# Good value SPD-SL shoes under $100 (is there such a thing?)



## 1500SLR (Sep 30, 2018)

I'm not particularly interested in pay $200-$300 on shoes when I don't ride frequently enough to notice. I was looking at a pair of Fizik R5s with their BOA dial that are on special for $75 but I don't really know...


----------



## jetdog9 (Jul 12, 2007)

They may be worth a try but also you can find excellent clearance deals for shoes on eBay and Sierra Trading Post.


----------



## 1500SLR (Sep 30, 2018)

jetdog9 said:


> They may be worth a try but also you can find excellent clearance deals for shoes on eBay and Sierra Trading Post.

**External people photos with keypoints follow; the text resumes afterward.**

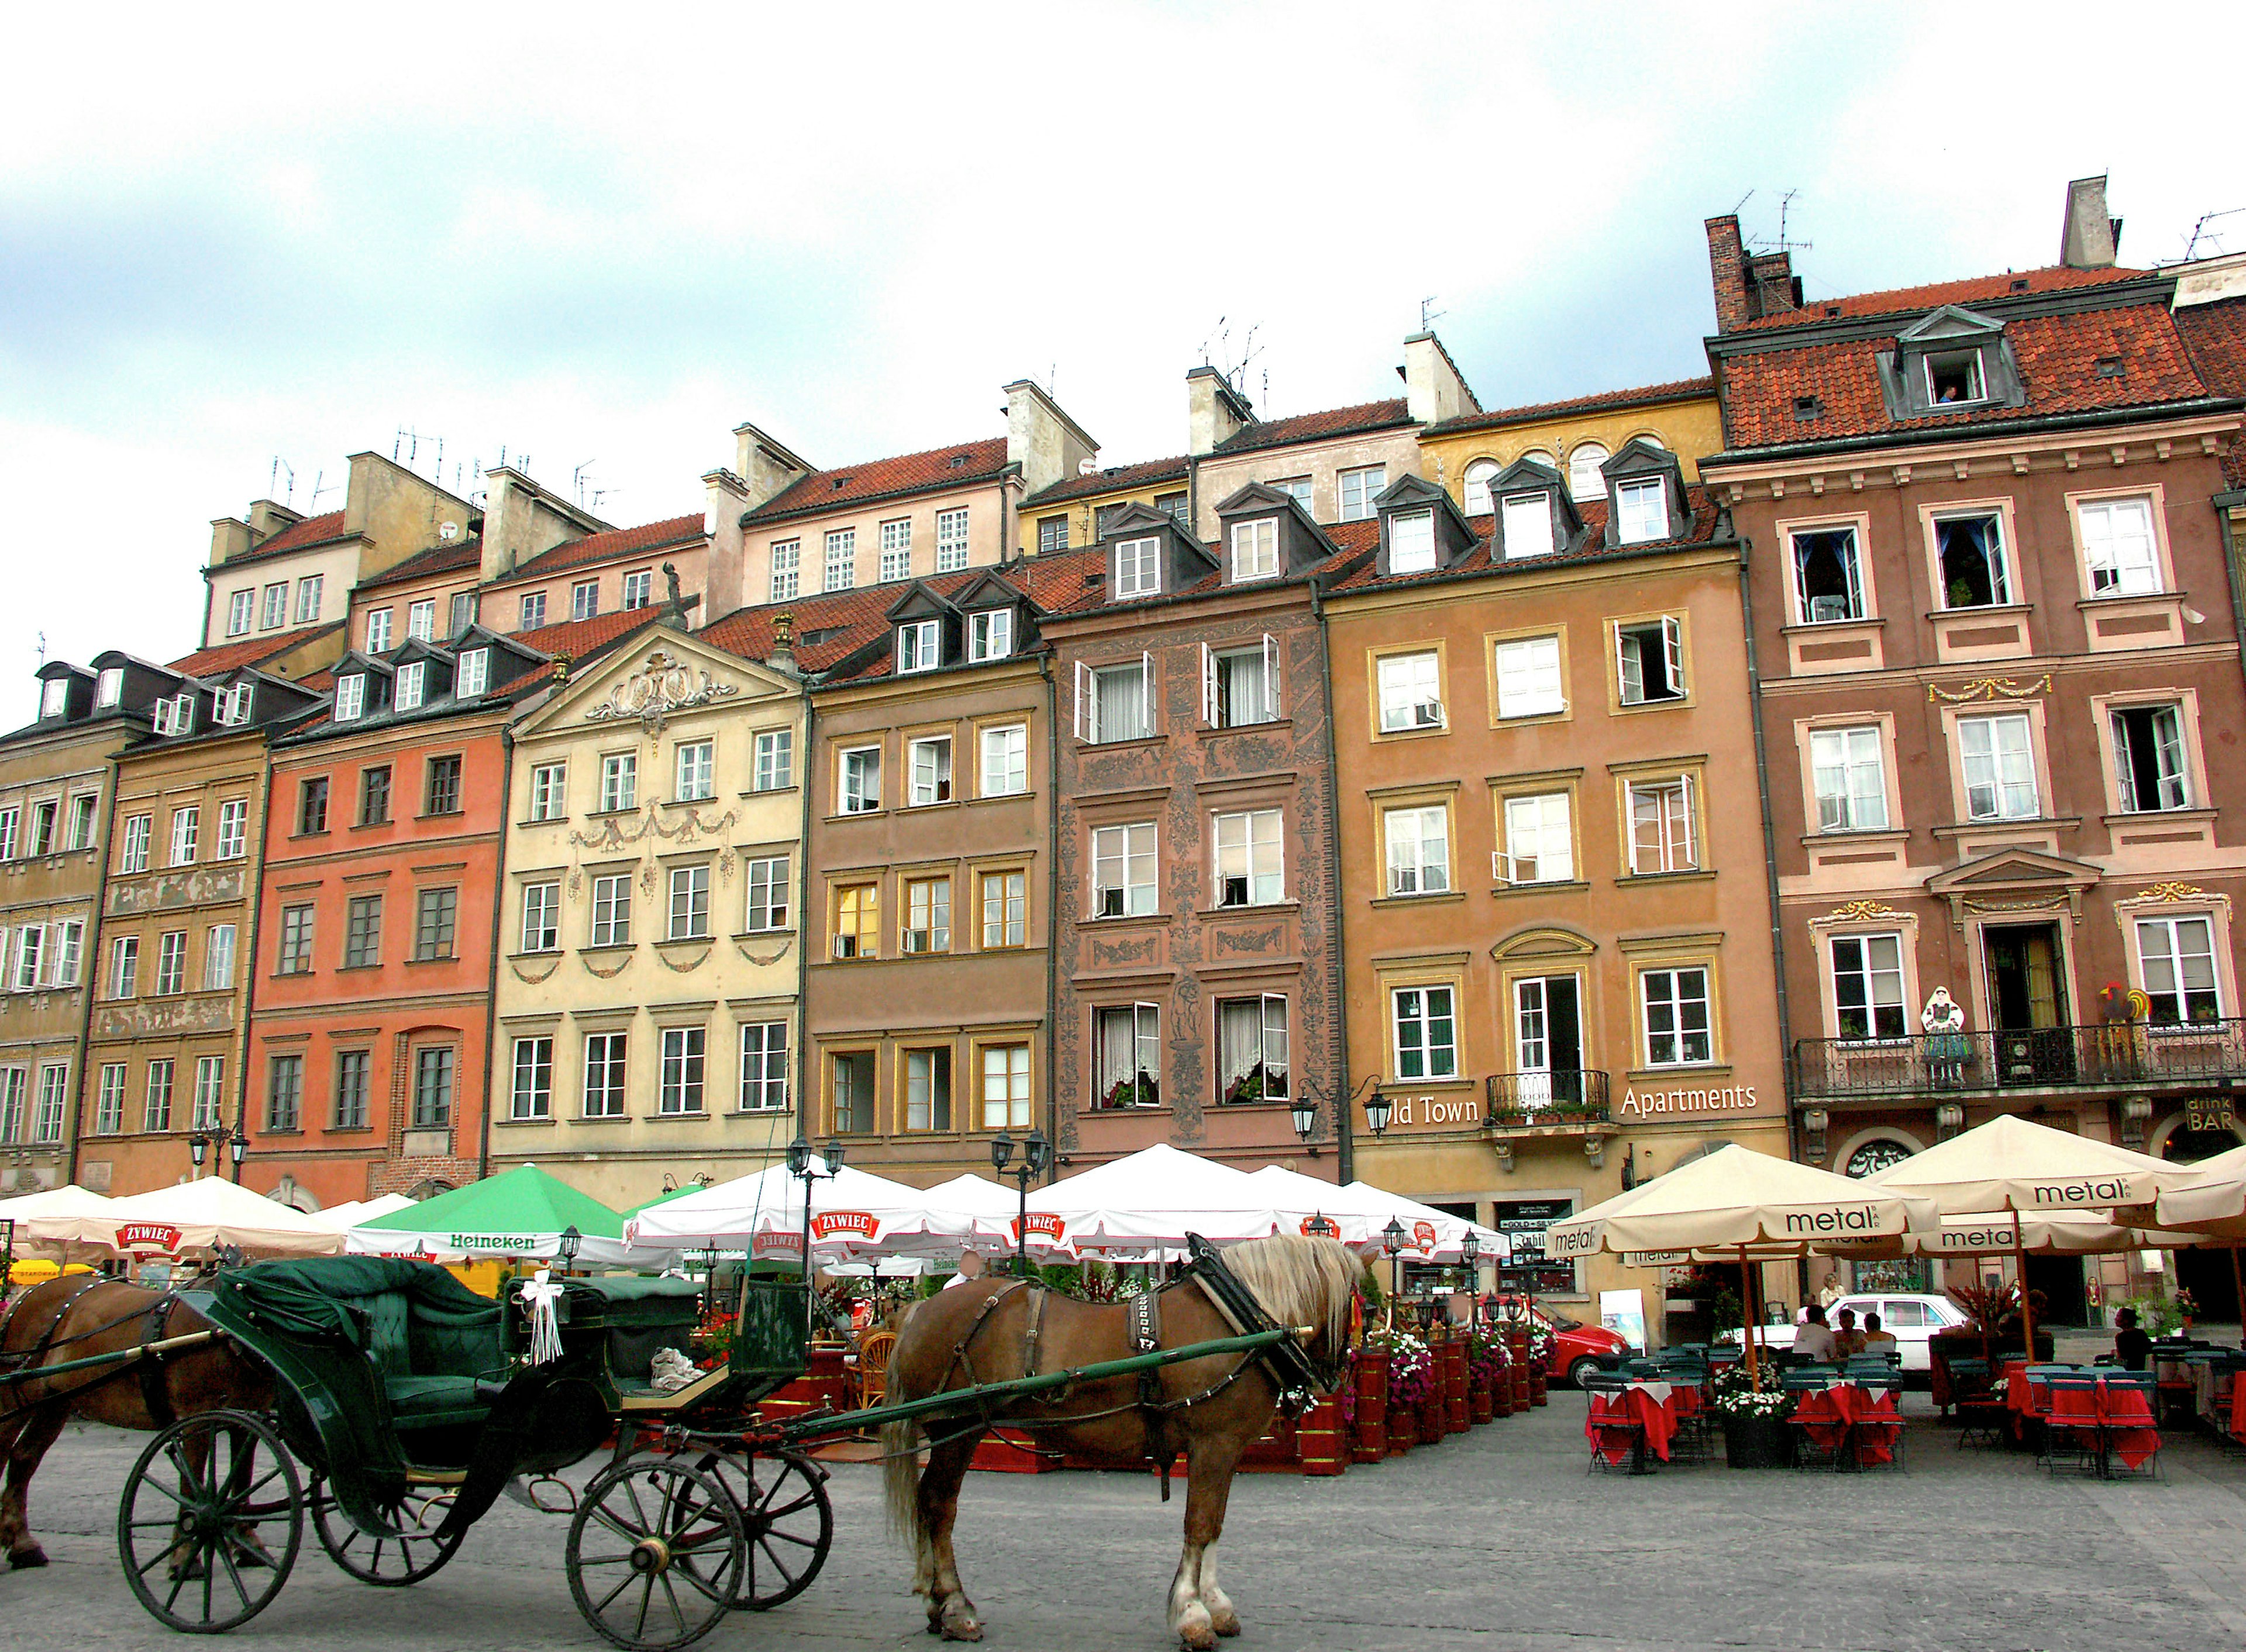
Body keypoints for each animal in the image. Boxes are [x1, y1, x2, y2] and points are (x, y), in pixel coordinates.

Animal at [0, 1275, 269, 1571]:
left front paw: (248, 1544)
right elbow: (193, 1482)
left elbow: (242, 1478)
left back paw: (23, 1545)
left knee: (24, 1458)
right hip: (18, 1400)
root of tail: (28, 1295)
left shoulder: (249, 1416)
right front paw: (185, 1554)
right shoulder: (196, 1413)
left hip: (56, 1403)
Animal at [884, 1230, 1356, 1643]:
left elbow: (1215, 1525)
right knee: (939, 1506)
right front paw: (1192, 1614)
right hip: (956, 1430)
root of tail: (919, 1311)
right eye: (1357, 1304)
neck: (1239, 1322)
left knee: (929, 1503)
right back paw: (955, 1607)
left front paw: (1216, 1605)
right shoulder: (1213, 1443)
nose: (1333, 1380)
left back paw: (935, 1604)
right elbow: (1200, 1525)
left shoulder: (1226, 1449)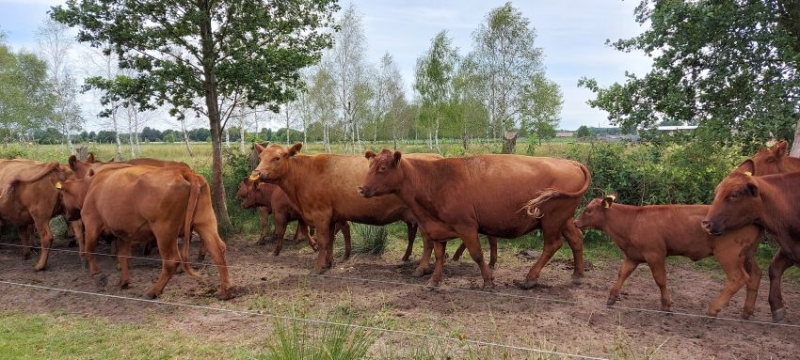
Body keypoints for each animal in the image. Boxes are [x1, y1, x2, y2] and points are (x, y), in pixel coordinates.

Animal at [55, 165, 231, 300]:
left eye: (61, 195)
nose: (67, 216)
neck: (91, 186)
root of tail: (182, 171)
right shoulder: (125, 234)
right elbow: (123, 256)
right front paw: (124, 281)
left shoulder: (92, 224)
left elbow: (89, 249)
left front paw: (95, 273)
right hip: (205, 222)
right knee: (218, 249)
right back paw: (226, 291)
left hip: (164, 231)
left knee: (171, 260)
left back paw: (154, 291)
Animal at [358, 149, 588, 290]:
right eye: (370, 167)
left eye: (382, 169)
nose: (361, 188)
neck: (434, 180)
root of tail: (570, 162)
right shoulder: (437, 228)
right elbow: (439, 255)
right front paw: (434, 280)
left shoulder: (466, 226)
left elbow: (477, 254)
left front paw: (488, 281)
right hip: (564, 219)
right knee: (576, 239)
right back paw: (577, 275)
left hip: (552, 219)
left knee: (553, 245)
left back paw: (530, 278)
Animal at [576, 197, 764, 318]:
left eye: (589, 210)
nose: (576, 222)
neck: (632, 220)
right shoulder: (632, 255)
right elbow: (622, 274)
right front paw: (612, 298)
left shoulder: (655, 254)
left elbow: (660, 279)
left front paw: (666, 305)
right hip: (747, 255)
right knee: (755, 276)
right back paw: (746, 312)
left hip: (728, 255)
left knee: (738, 278)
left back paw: (713, 309)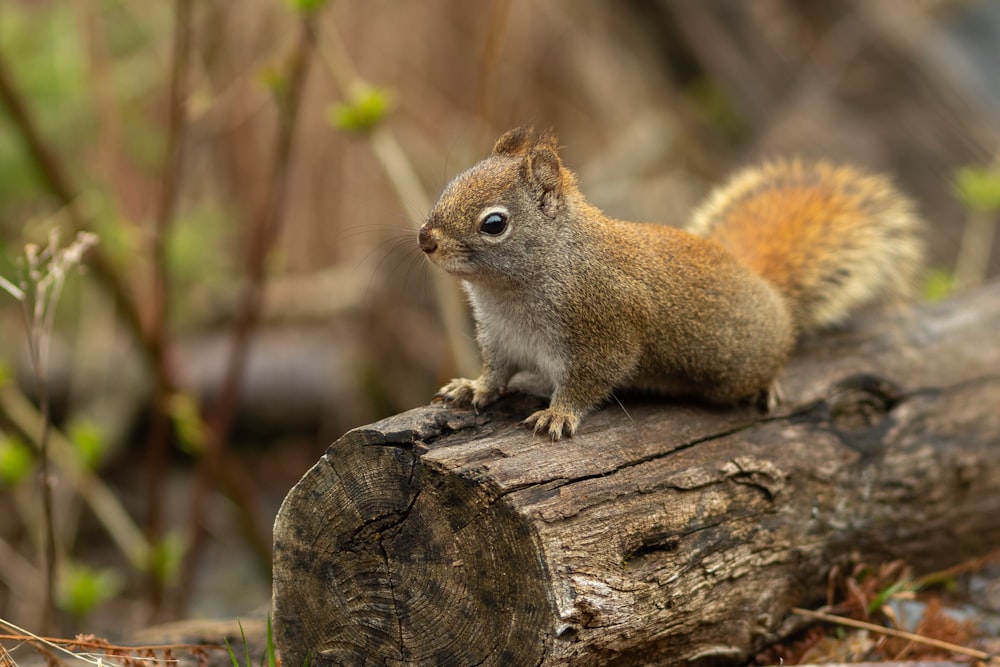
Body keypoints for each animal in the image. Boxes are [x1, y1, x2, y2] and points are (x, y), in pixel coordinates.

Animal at [414, 126, 920, 440]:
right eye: (453, 183)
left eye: (494, 224)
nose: (425, 239)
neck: (508, 292)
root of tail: (765, 286)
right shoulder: (500, 337)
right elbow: (497, 372)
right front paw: (473, 388)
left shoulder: (603, 335)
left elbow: (588, 382)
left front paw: (558, 415)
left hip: (736, 368)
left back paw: (767, 386)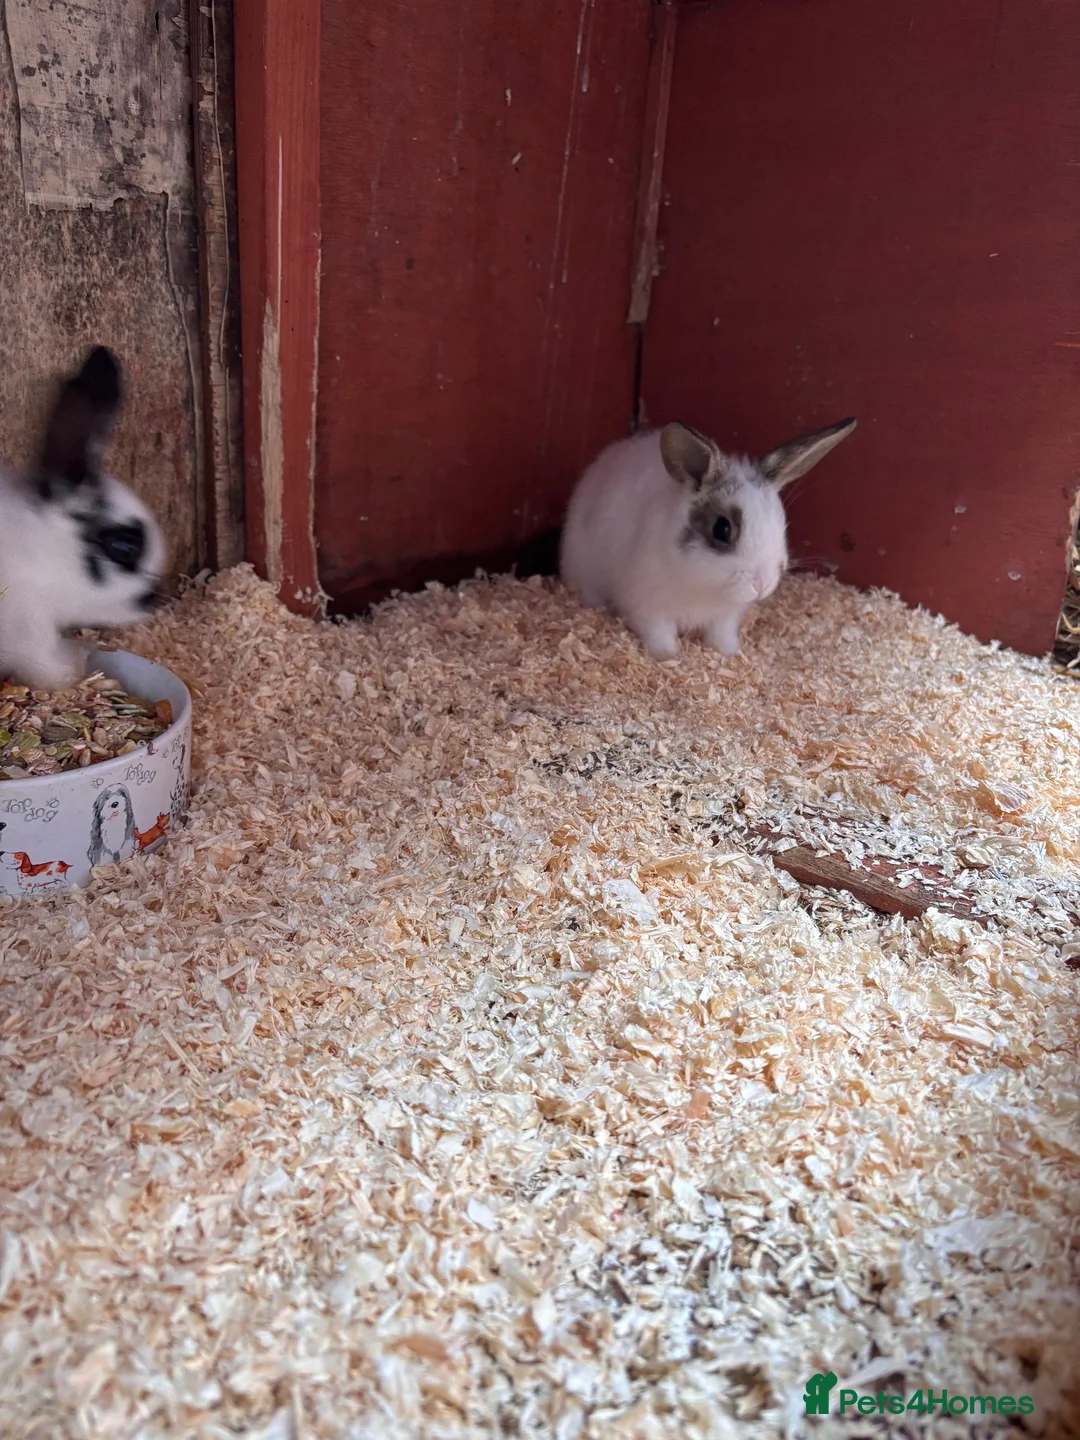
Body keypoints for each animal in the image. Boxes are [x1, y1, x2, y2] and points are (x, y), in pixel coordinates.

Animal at [0, 346, 168, 688]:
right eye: (124, 547)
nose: (152, 599)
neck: (42, 552)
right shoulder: (29, 629)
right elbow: (44, 665)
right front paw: (75, 667)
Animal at [559, 416, 856, 659]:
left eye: (781, 525)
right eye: (722, 529)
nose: (763, 584)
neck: (704, 590)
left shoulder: (725, 616)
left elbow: (720, 635)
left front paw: (730, 653)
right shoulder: (647, 605)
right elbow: (659, 634)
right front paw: (669, 657)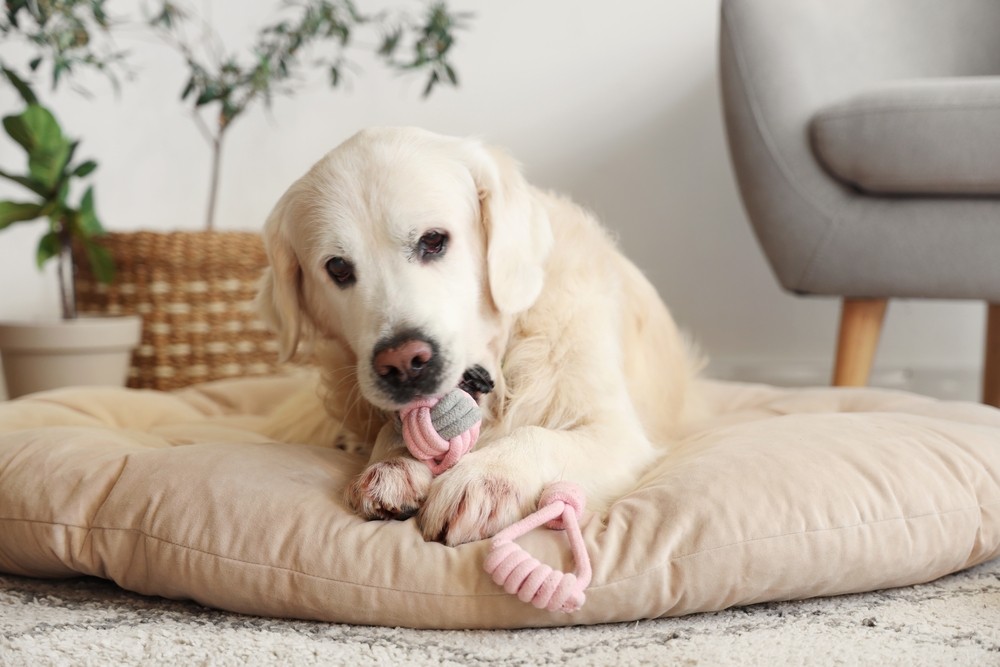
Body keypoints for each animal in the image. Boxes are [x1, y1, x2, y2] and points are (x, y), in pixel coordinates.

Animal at [256, 128, 704, 544]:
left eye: (433, 240)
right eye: (337, 268)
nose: (403, 364)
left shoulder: (619, 433)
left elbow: (539, 435)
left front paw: (486, 477)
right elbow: (393, 431)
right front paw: (392, 465)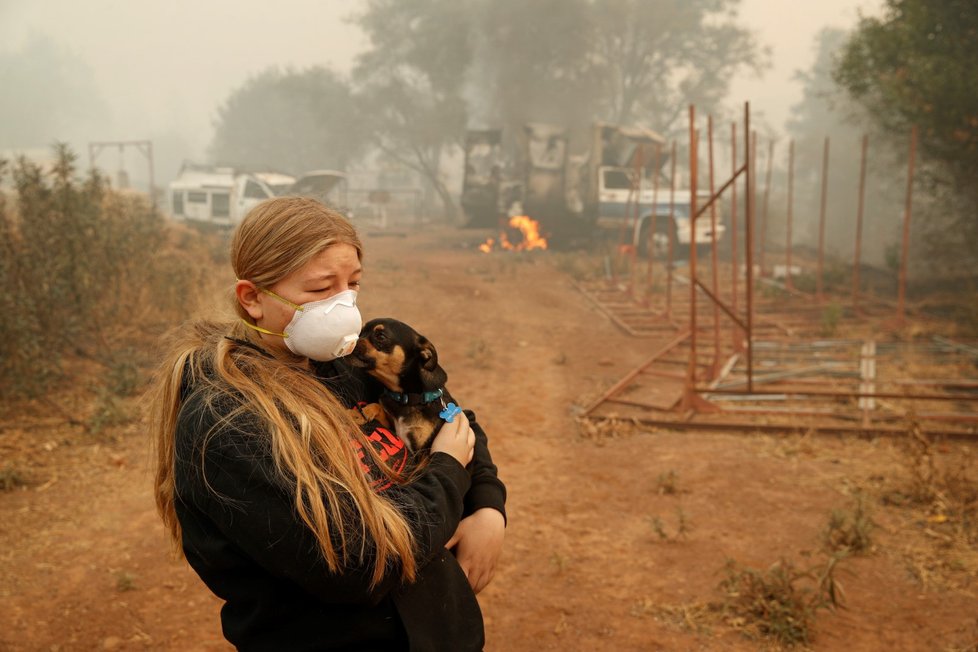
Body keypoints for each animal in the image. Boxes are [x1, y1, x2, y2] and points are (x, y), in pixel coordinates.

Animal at [348, 318, 460, 450]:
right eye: (360, 332)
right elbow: (376, 405)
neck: (405, 398)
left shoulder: (422, 450)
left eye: (381, 336)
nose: (351, 342)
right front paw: (360, 413)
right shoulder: (392, 428)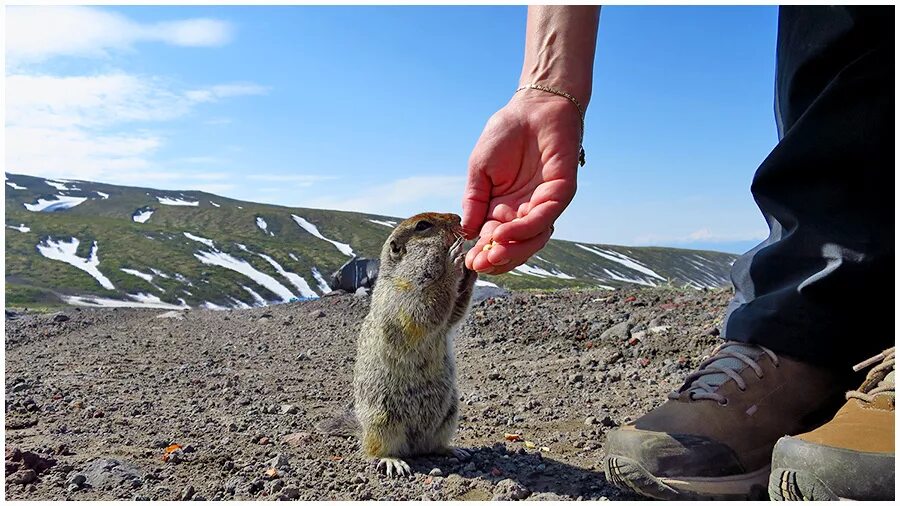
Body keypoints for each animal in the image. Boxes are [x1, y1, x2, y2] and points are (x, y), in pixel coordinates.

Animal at [316, 211, 474, 476]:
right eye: (423, 225)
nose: (459, 217)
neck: (403, 275)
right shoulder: (400, 296)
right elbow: (426, 309)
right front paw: (454, 261)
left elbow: (454, 313)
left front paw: (472, 269)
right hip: (383, 420)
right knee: (375, 450)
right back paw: (393, 460)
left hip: (450, 413)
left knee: (434, 445)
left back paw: (453, 449)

Yeah you can from time to time but you have to catch them... My shoes are getting beyond ragged and its time for a new pair pretty soon... I jut noticed a pair of R5s on special at my LBS and they look pretty decent, but you can never know with cheap shoes... Some of them look good and have crap ergonomics or they just fall apart.


----------



## Srode (Aug 19, 2012)

I've purchased several pair of $200-$350 shoes on sale for around $100 - just have to keep an eye out for deals at the online retailers.


----------



## Bremerradkurier (May 25, 2012)

Bike Nashbar, assuming they survive Performance's/ASE's implosion, usually has good deals on 2-3 season old shoes.


----------



## 1500SLR (Sep 30, 2018)

Bremerradkurier said:


> Bike Nashbar, assuming they survive Performance's/ASE's implosion, usually has good deals on 2-3 season old shoes.


Yeah they're the ones I normally look for.


----------



## jetdog9 (Jul 12, 2007)

That's a good point, though, if you are within striking distance of a Performance Bike retail store you should look there with their store closing clearance sales going on.


----------



## AlanE (Jan 22, 2002)

I like Shimano's road shoes. About $100 for my SH-RP500's


----------



## frdfandc (Nov 27, 2007)

I started off with Shimano shoes. But now use Specialized. Both fit very well IMO.


----------



## Finx (Oct 19, 2017)

The R5 was a premium shoe when it came out. If those are new old stock, try them on. If they fit well, go for it.


----------



## No Time Toulouse (Sep 7, 2016)

Lake always has some good deals, and a large selection, as well.


----------



## Lombard (May 8, 2014)

1500SLR said:


> Yeah you can from time to time but you have to catch them... My shoes are getting beyond ragged and its time for a new pair pretty soon... I jut noticed a pair of R5s on special at my LBS and they look pretty decent, but you can never know with cheap shoes... Some of them look good and have crap ergonomics or they just fall apart.


My question is do they fit you well and are they comfortable? That is what really matters.


----------